ITEM 7. MATERIAL TO BE FILED AS EXHIBITS

       Exhibit A.     Excluded shares


SIGNATURE

    After reasonable inquiry and to the best of my knowledge and belief, I certify that the information set forth in this statement is true, complete and correct.
 
     
   
 
 
 
 
 
 
Dated: February 14, 2008 By:   /s/ Wayne W. Mills
 
Wayne W. Mills
   
 
 

 

Exhibit A

Excluded Shares



Upon information and belief, Tamara Mills, the Reporting Person’s estranged spouse, owns 250,059 shares. To the best knowledge of the Reporting Person, Ms. Mills has sole voting and dispositive power over these shares.

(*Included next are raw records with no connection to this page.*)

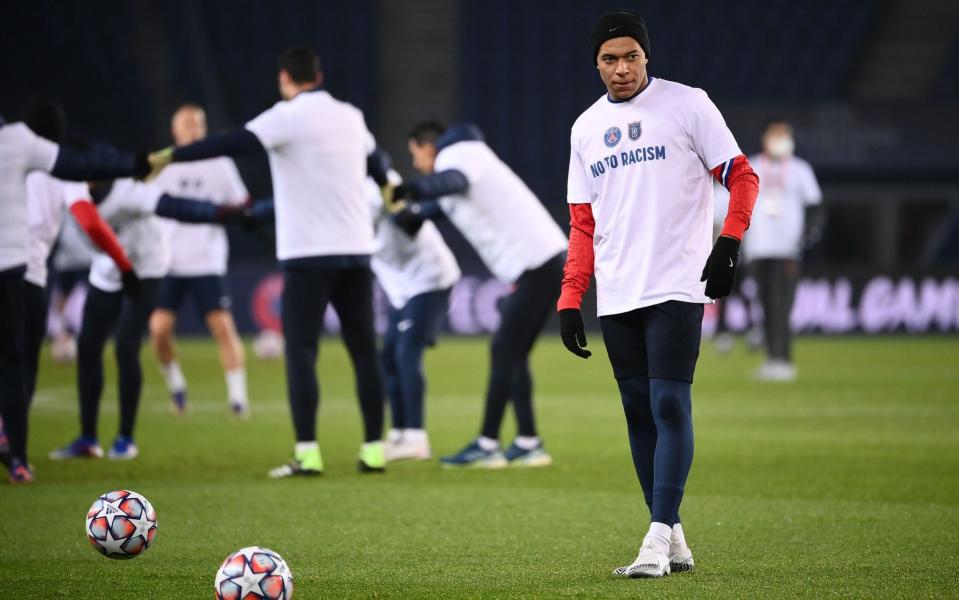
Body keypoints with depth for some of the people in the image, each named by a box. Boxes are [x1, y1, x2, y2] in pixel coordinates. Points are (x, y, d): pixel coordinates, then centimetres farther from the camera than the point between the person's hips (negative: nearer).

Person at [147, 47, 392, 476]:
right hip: (356, 250, 6)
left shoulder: (289, 116, -6)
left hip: (308, 253, -5)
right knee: (364, 351, 8)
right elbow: (375, 164, 33)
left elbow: (232, 144, -17)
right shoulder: (351, 118, 13)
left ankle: (307, 453, -12)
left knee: (301, 352, -4)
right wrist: (387, 188, 54)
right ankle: (373, 448, 8)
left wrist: (170, 157, -16)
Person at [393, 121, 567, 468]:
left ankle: (487, 445, -10)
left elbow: (453, 182, -33)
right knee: (513, 354, 12)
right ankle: (528, 445, 13)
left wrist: (409, 191, -50)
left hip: (536, 262, -10)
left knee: (504, 351, -9)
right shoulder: (459, 160, 23)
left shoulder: (456, 156, -8)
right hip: (541, 261, 10)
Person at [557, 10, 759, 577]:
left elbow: (742, 176, -1)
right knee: (639, 411, 6)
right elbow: (583, 224, 16)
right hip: (616, 296, 5)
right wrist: (570, 298, 8)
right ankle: (674, 539, 13)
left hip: (677, 289, -5)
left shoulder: (688, 105, 0)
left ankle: (658, 540, -16)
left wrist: (729, 242, -17)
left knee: (670, 404, -13)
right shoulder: (587, 127, 14)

Mr. Mills disclaims beneficial ownership over Ms. Mills shares.

According to the most recently filed Quarterly report on Form 10-QSB of Inhibiton, as of December 10, 2007, 16,245,219 shares of Inhibiton common stock were issued and outstanding. Accordingly, based on such report Ms. Mills owns 1.5% of the outstanding shares.


This information is provided here for information only and these shares are not deemed to be beneficially owned by the Reporting Person, nor is it any indication that the Reporting Person and Ms. Mills are operating as a group, as defined in Section 13(d)(3) of the Exchange Act.